[Dataset entries]
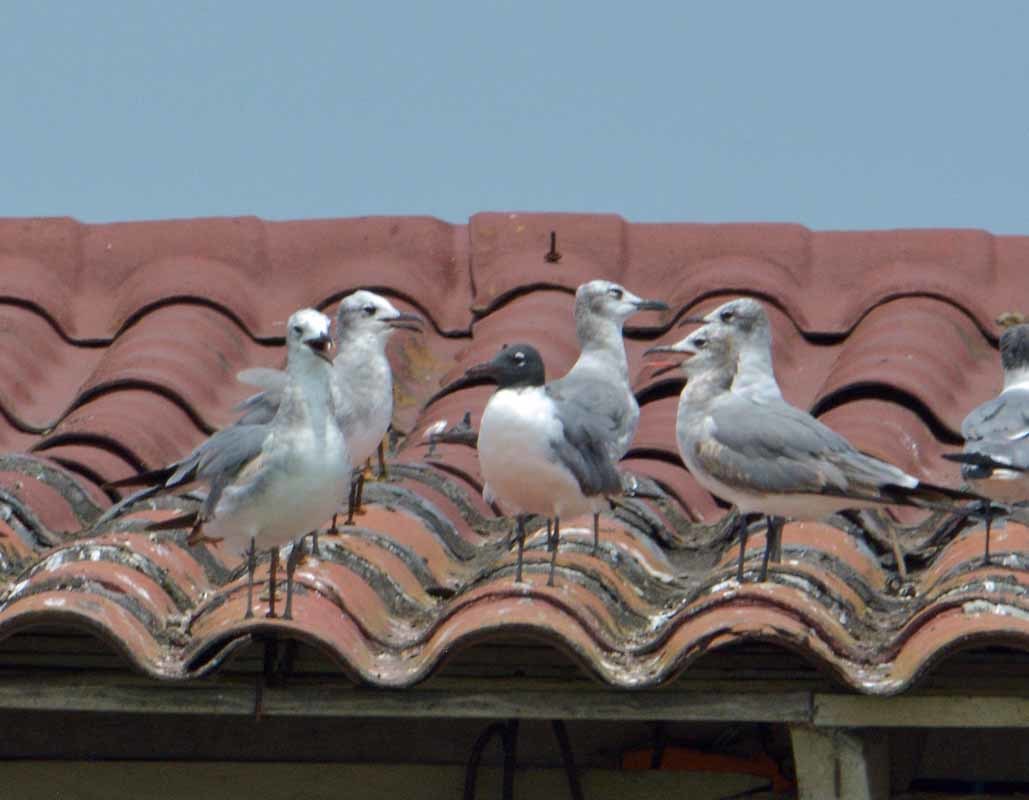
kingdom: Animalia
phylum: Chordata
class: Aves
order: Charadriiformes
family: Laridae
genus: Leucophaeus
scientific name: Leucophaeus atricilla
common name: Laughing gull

§ What this task involves: Extract every text line from all of the records above, reproducing each one verbatim, and omit the pictures from your answer.

§ Exercise solution:
kingdom: Animalia
phylum: Chordata
class: Aves
order: Charadriiformes
family: Laridae
genus: Leucophaeus
scientific name: Leucophaeus atricilla
common name: Laughing gull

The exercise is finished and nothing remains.